*** Opening Task input ***

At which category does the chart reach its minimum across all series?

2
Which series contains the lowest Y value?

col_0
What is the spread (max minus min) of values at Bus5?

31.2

*** Closing Task input ***
*** Opening Task input ***

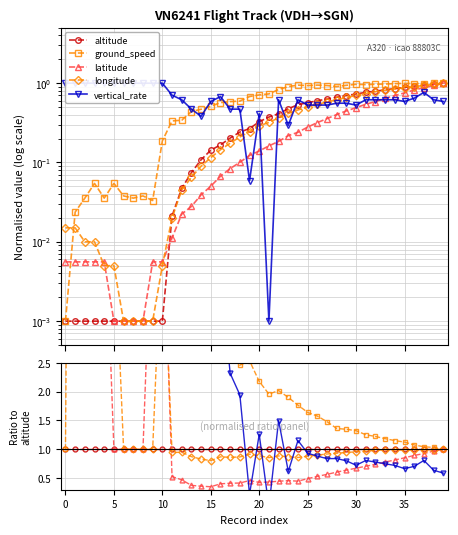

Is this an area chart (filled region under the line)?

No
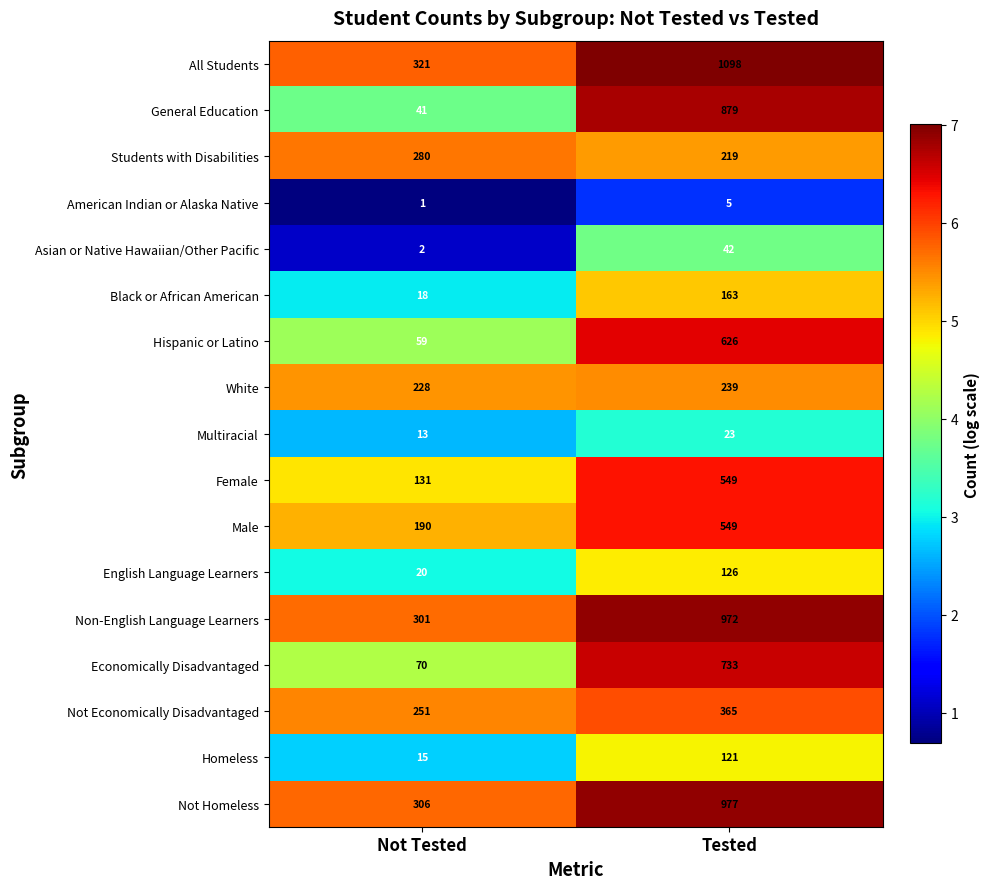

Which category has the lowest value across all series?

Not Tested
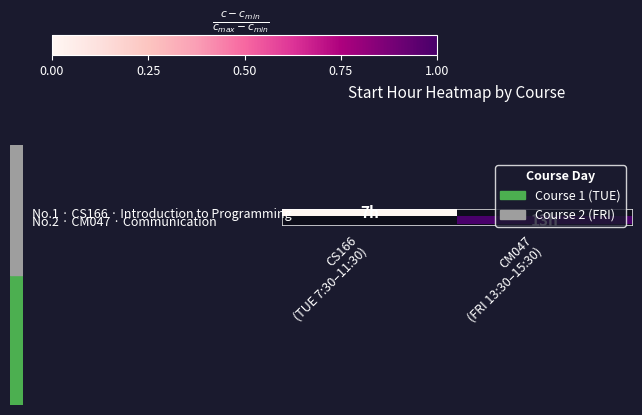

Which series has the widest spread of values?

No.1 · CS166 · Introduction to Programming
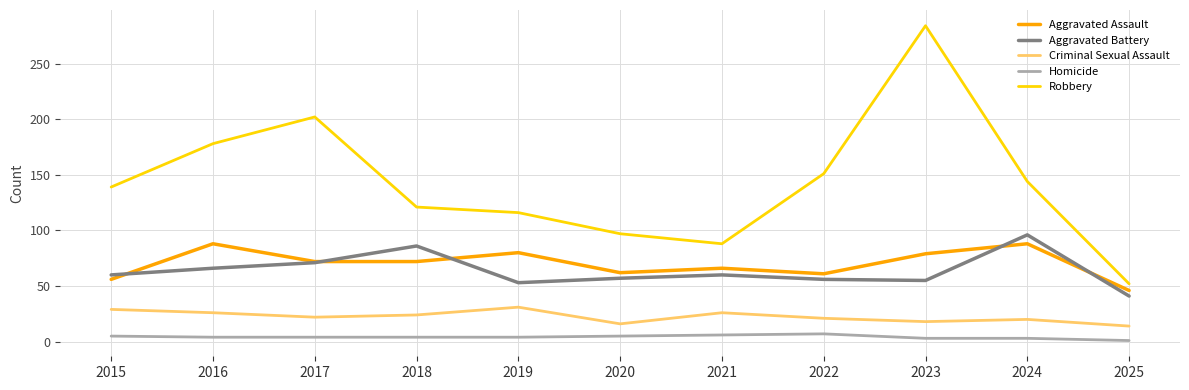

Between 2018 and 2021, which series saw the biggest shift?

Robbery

*** Closing Task input ***

→ **What you will do**:
Can you render the listing lines as a Markdown table with the columns Row and Line, starting at the line containing "At which category" and ending at the line containing "What is the", leaving out blank lines?

→ **Output below**:
| Row | Line |
|---|---|
| 1 | At which category does the chart reach its minimum across all series? |
| 2 | 2 |
| 3 | Which series contains the lowest Y value? |
| 4 | col_0 |
| 5 | What is the spread (max minus min) of values at Bus5? |